● **What you should do**: Transcribe the records that follow. Keep every word exactly, and drop the pictures.

● **Modification records**:
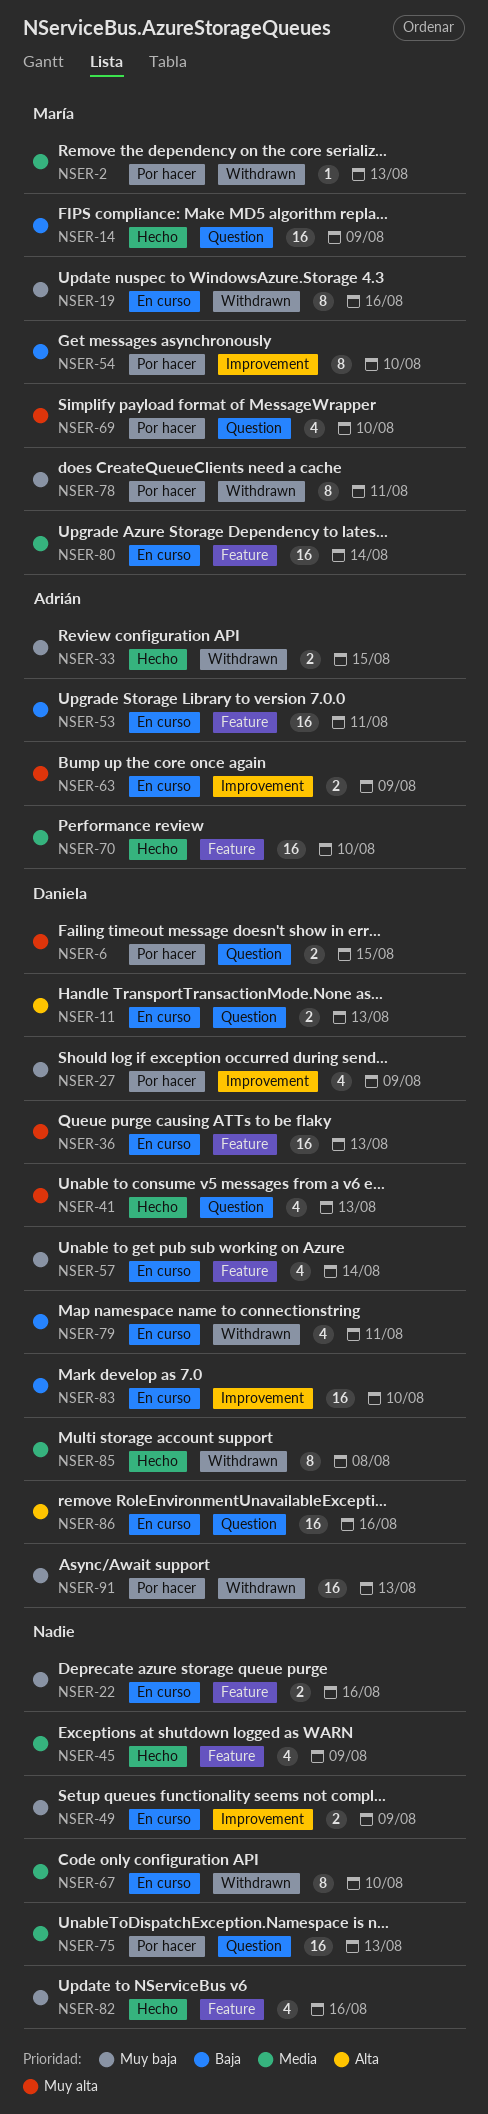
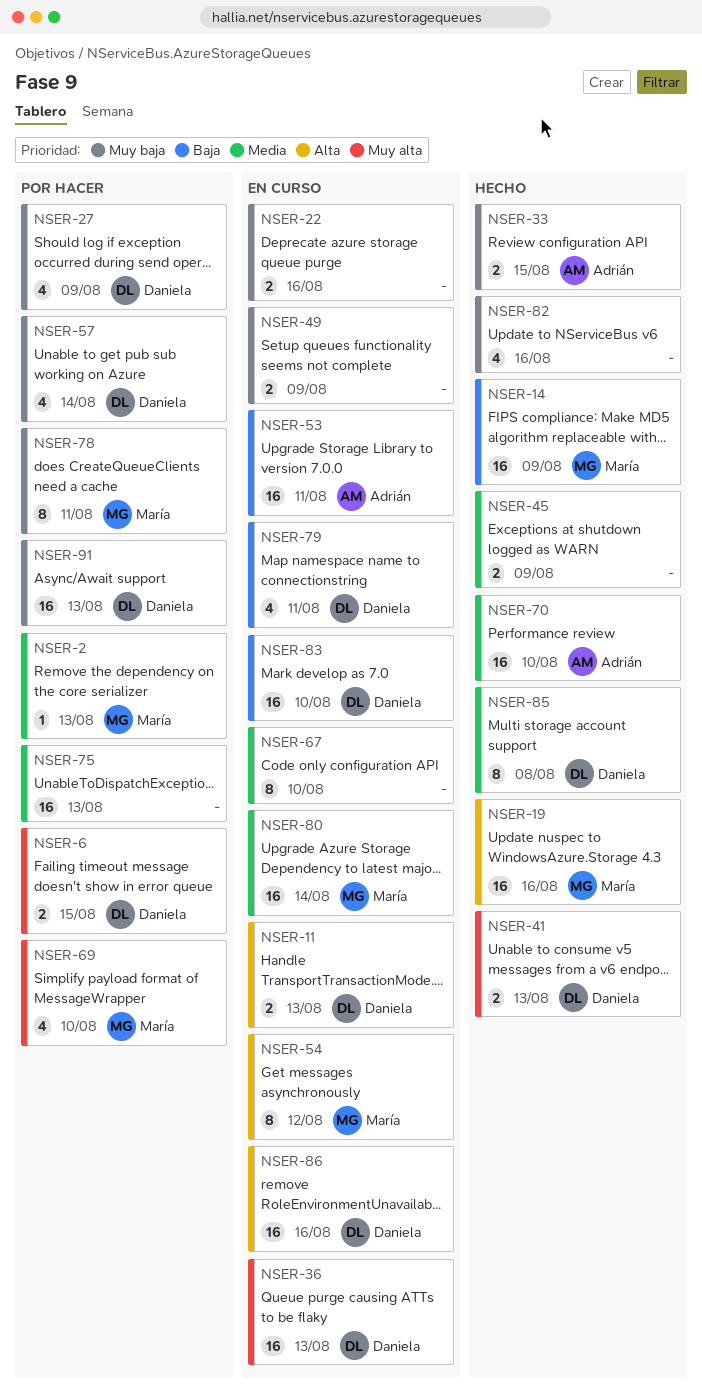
NSER-19, status: En curso -> Hecho
NSER-19, priority: Muy baja -> Alta
NSER-19, estimate: 8 -> 16
NSER-41, estimate: 4 -> 2
NSER-45, estimate: 4 -> 2
NSER-54, status: Por hacer -> En curso
NSER-54, priority: Baja -> Alta
NSER-54, due: Aug 10 -> Aug 12
NSER-57, status: En curso -> Por hacer
NSER-63: present -> none

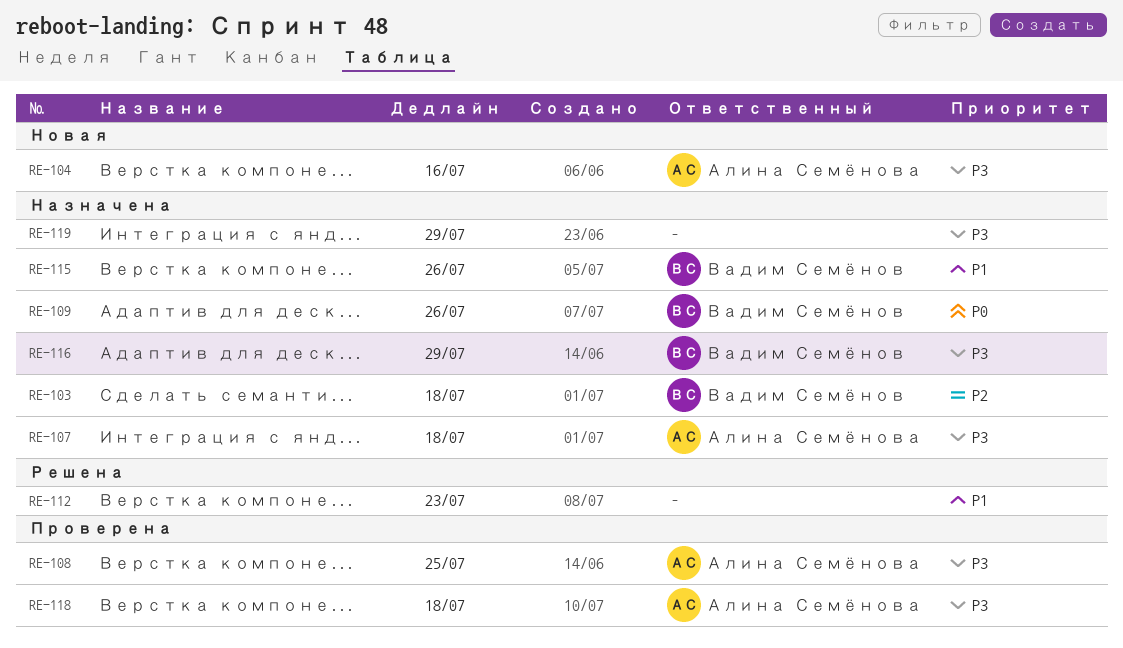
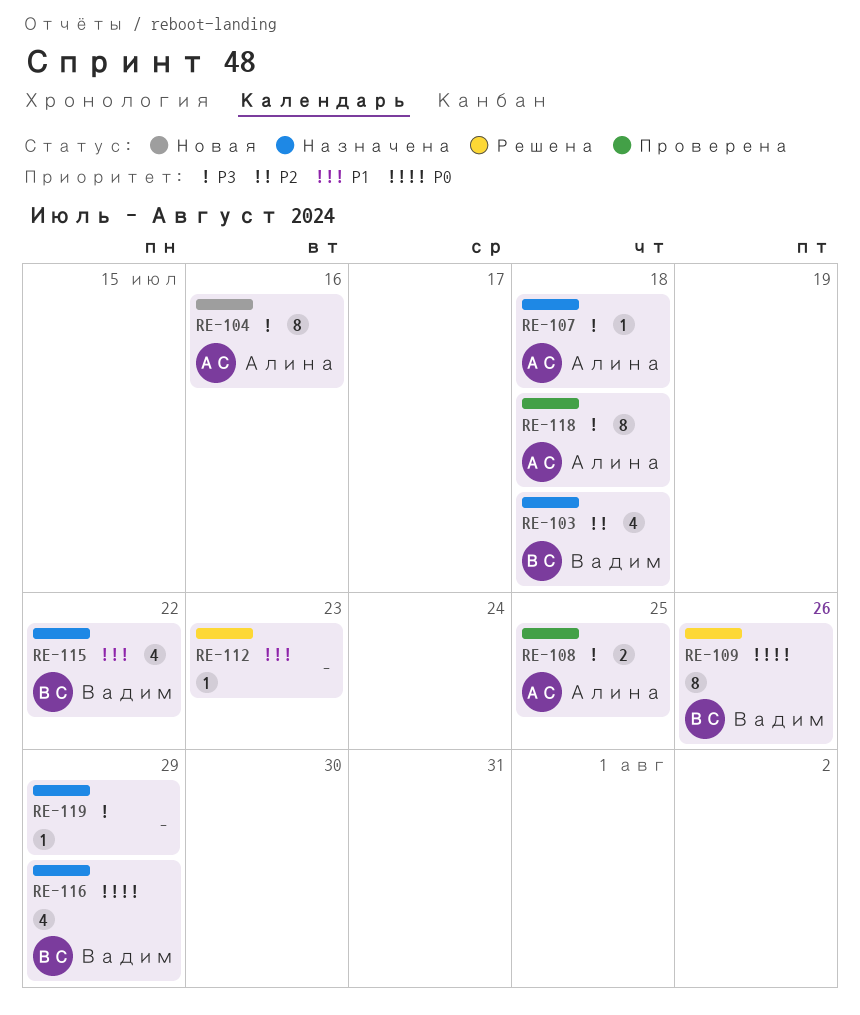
RE-109, status: Назначена -> Решена
RE-115, due: Jul 26 -> Jul 22
RE-116, priority: P3 -> P0

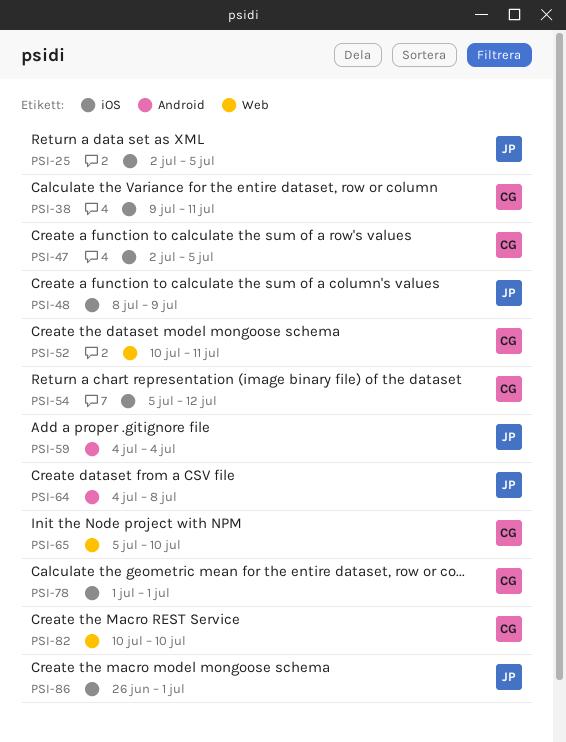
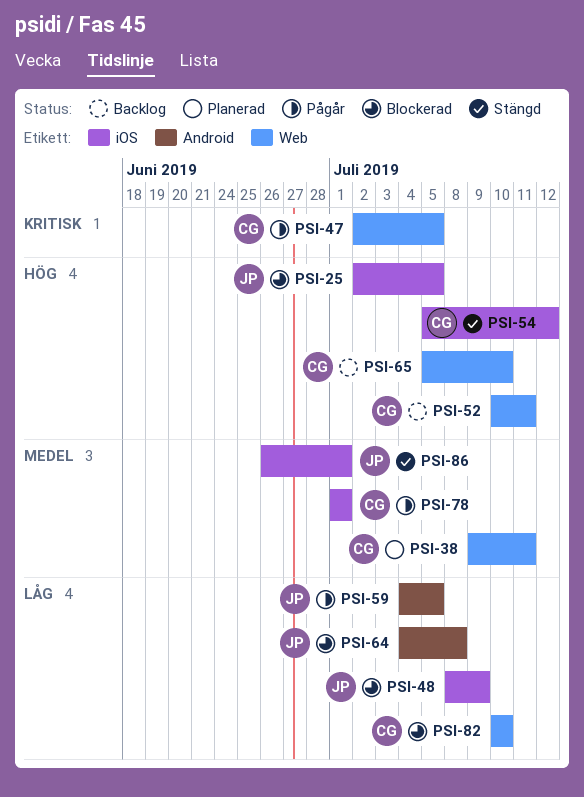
PSI-38, label: iOS -> Web
PSI-47, label: iOS -> Web
PSI-59, due: Jul 4 -> Jul 5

● **Task response**:
NSER-19, status: En curso -> Hecho
NSER-19, priority: Muy baja -> Alta
NSER-19, estimate: 8 -> 16
NSER-41, estimate: 4 -> 2
NSER-45, estimate: 4 -> 2
NSER-54, status: Por hacer -> En curso
NSER-54, priority: Baja -> Alta
NSER-54, due: Aug 10 -> Aug 12
NSER-57, status: En curso -> Por hacer
NSER-63: present -> none

RE-109, status: Назначена -> Решена
RE-115, due: Jul 26 -> Jul 22
RE-116, priority: P3 -> P0

PSI-38, label: iOS -> Web
PSI-47, label: iOS -> Web
PSI-59, due: Jul 4 -> Jul 5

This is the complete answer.